**Tasks and exercises:**
1. From the Robert Henri Museum article below, reproduce word for word the passage that begins with the words containing "Archives building, seen" and ends with "next 120 years.".
2. Carry on the Robert Henri Museum article, not the data, starting right after its last sentence.

*** Opening of Page excerpt ***

= Robert Henri Museum =

Museum in Nebraska

Hendee Hotel building, seen in 2026

Archives building, seen in 2026

Gallery building, seen in 2026

The Robert Henri Museum is an art and history museum in Cozad, Nebraska that contains sketches, drawings, and paintings by Robert Henri. The Museum is located in Henri's former home. The Henri Museum is a non-profit educational 501(c)(3) organization.

==Museum collection==
The Henri Museum art collection includes Henri's painting Mariana of Austria, Queen of Spain, which is a copy of the c. 1652 painting by Diego Velázquez. It was donated to the Museum by Janet LeClair in 1988. In 2018, the gallery displays more than 33 drawings, seven paintings, and other items belonging to the artist. A 2017 addition to the collection was Normandie Interior, which Henri completed in 1897. The painting was part of Henri’s first solo exhibition and bought by Frank Southern, the artist’s brother, and kept in the family for the next 120 years.

Aside from Henri's works, the Henri Museum also houses items owned by the Cozad family that relate to the history of Cozad. The town was founded by Henri's father, John Jackson Cozad.

== History ==
The Henri Museum building was originally a house that was built by John Jackson Cozad in 1873. In 1883, Cozad shot a local rancher named Alfred Pearson in Cozad. This shooting resulted from in a dispute over cattle that later escalated in a shouting match, a brawl and gun violence. The mortally wounded Pearson died a month later.

*** Close of Page excerpt ***
*** Opening of Raw data ***

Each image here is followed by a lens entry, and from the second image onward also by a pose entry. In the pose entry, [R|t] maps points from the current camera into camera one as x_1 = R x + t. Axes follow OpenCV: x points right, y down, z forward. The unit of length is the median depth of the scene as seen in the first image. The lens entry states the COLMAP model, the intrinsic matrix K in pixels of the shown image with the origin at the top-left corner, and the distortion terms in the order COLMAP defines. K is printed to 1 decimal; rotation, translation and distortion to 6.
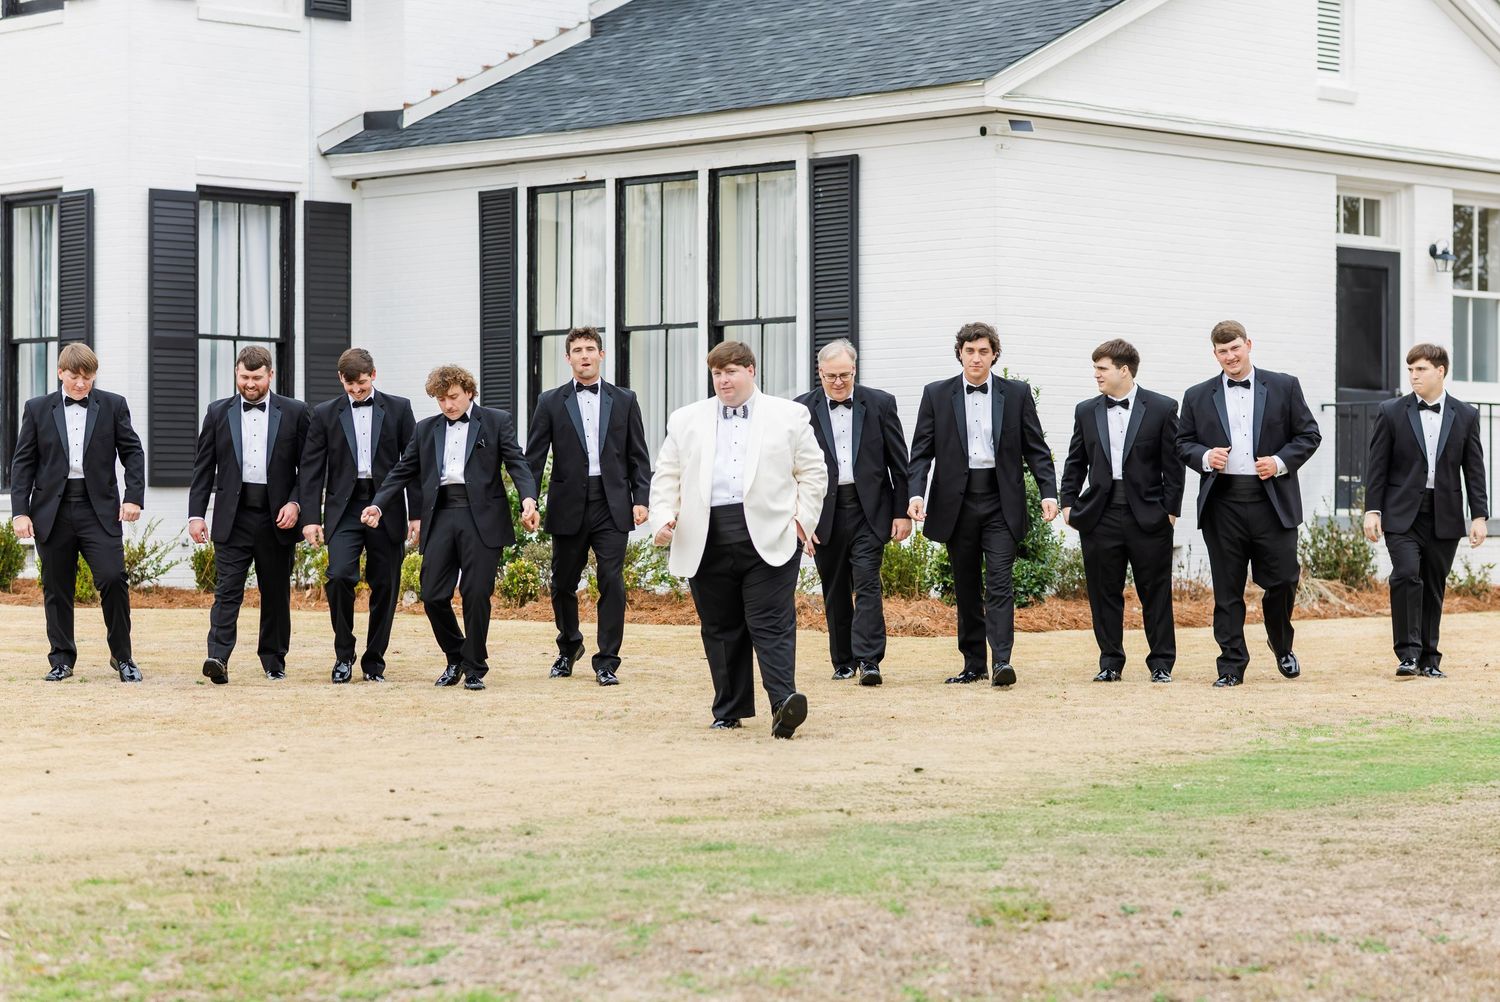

*** Close of Raw data ***

**Responses per task:**
1.
Archives building, seen in 2026

Gallery building, seen in 2026

The Robert Henri Museum is an art and history museum in Cozad, Nebraska that contains sketches, drawings, and paintings by Robert Henri. The Museum is located in Henri's former home. The Henri Museum is a non-profit educational 501(c)(3) organization.

==Museum collection==
The Henri Museum art collection includes Henri's painting Mariana of Austria, Queen of Spain, which is a copy of the c. 1652 painting by Diego Velázquez. It was donated to the Museum by Janet LeClair in 1988. In 2018, the gallery displays more than 33 drawings, seven paintings, and other items belonging to the artist. A 2017 addition to the collection was Normandie Interior, which Henri completed in 1897. The painting was part of Henri’s first solo exhibition and bought by Frank Southern, the artist’s brother, and kept in the family for the next 120 years.

2.
After the shooting, Cozad fled town for Denver. Although Cozad was acquitted in the killing, his wife and sons soon sold the house and left town forever. To escape notoriety, son Robert Henry Cozad changed his name to Robert Henri.

The Cozad house later became the home of artist Miles Maryott. He was described by the Omaha World-Herald as “a well-known hunting guide, outdoorsman and landscape painter — there was talk he would become the first-ever Nebraska state naturalist — before he pulled a gun on his best friend and changed his own life”.

The Henri Museum was founded by a women's coalition led by Shirley Paulsen. The coalition purchased the Cozad house, then known as the Hendee Hotel. They also purchased an adjacent historical walkway, a Pony Express Station, an historical church, and a schoolhouse. The coalition purchased the property with donations from the Henri and Cozad families and other local residents.

The Hendee Hotel building was listed on the National Register of Historic Places in 1979.

In 2014, the Henri Museum built a new gallery to display its Henri paintings and sketches. As part of the project the museum installed a quality climate control and security system.

== Artist-in-residence program ==
The museum sponsors an artist-in-residence program.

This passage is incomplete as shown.